Y vean lo que tuvo que pasar (como un fantasma que recorre el mundo): llegó el coronavirus y aparece la plata, se agilizan trámites, se poda la burocracia, se condona la usura de los banqueros y se perdona el atraso de cuotas, se congelan deudas, se perdona hasta la bancarrota. Ah, bendito virus que desnuda las grietas y obliga al gobierno a nombrar a los pobres, a darles al fin su merecida existencia, a, por lo menos, apaciguarles el hambre un día, a ir —qué broma falsa y triste— de puerta en puerta repartiendo mercados.
Porque el virus, en cifras, es una minucia. Hay más muertos por hambre, por accidentes de tráfico, por gripa. Hay más muertos en un día en Yemen o Siria. En Colombia hay más muertos, no por vía respiratoria, sino por vía política. Y lean con desgracia esta verdad: si el virus solo matara a los pobres el gobierno no haría nada, ¡nada! Pero como según el gobierno es asunto de todos (ah, por dentro maldecirán a los pobres por ponerlos en aprietos, por tener hambre, por llorar más que una camada de pollos), entonces sí se toman medidas; claro, la cuarentena, salida desesperada y privilegio de muchos, castigo para muchos más: casi seis millones de personas trabajan en Colombia en la informalidad —según cifras oficiales [1], es decir deben ser muchos más—.

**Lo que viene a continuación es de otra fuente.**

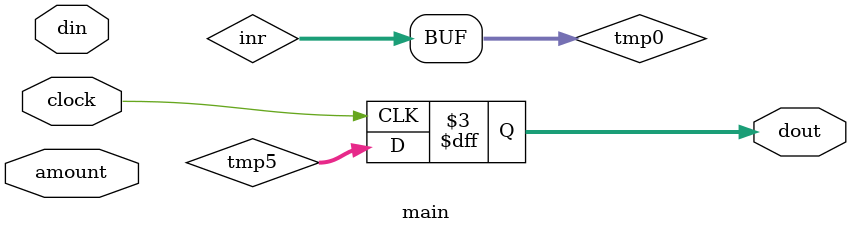
<source format=v>


module main(clock,amount,din,dout);
    input	      clock;
    input [4:0] amount;
    input [31:0]    din;
    output [31:0]   dout;

    reg [31:0]      dout;
    reg [31:0]      inr;

    wire [31:0] tmp0;
    wire [31:0] tmp1;
    wire [31:0] tmp2;
    wire [31:0] tmp3;
    wire [31:0] tmp4;
    wire [31:0] tmp5;

    initial begin
	dout = 0;
	inr = 0;
    end

    assign tmp0 = inr;
/*    assign tmp1 = amount[0] ?
	{tmp0[0:0], tmp0[31:1]} : tmp0;
    assign tmp2 = amount[1] ?
	{tmp1[1:0], tmp1[31:2]} : tmp1;
    assign tmp3 = amount[2] ?
	{tmp2[3:0], tmp2[31:4]} : tmp2;
    assign tmp4 = amount[3] ?
	{tmp3[7:0], tmp3[31:8]} : tmp3;
    assign tmp5 = amount[4] ?
	{tmp4[15:0], tmp4[31:16]} : tmp4;
*/
    always @ (posedge clock) begin
	dout = tmp5;
	inr = din;
    end // always @ (posedge clock)

endmodule // rotate

</source>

Y uno mira las posibles salidas, el pueblo encomendado en manos de una supuesta autoridad, Holmes Trujillo, que ni siquiera se sabe peinar; Alicia Arango, que le debería enseñar; Marta Lucía, que ni para qué hablar, en su cara se refleja la sociedad: estulta, ajada, intranquila e iletrada; y el primer mandatario, por Cristo, me pregunto qué habrá hecho una sociedad para tener de presidente a un bufón; en estos tiempos de ardua tormenta, de enfurecidas mareas, uno necesita un capitán, no para que dé órdenes, sino para sentir que hay fuerzas para pelear, y miren a Duque, en serio mírenlo sin pensar… hasta dan ganas de regalarle un brújula y un libro para colorear.
De modo que, pueblo de Colombia, no esperen nada, poco de lo dicho llegará. Y si en verdad, a diferencia de mí y de tantos, no pueden quedarse en casa porque no tienen ni una libra de arroz, ni siquiera un pan, porque estos días de encierro acabaron con cualquier provisión, conviene sentarse y meditar si es más indigno morirse de hambre que de neumonía. Creo que la respuesta se deducirá.
Y tal vez tras varios meses se descubra la vacuna contra el COVID, pero contra el hambre, ¿cuántos años más hay que esperar?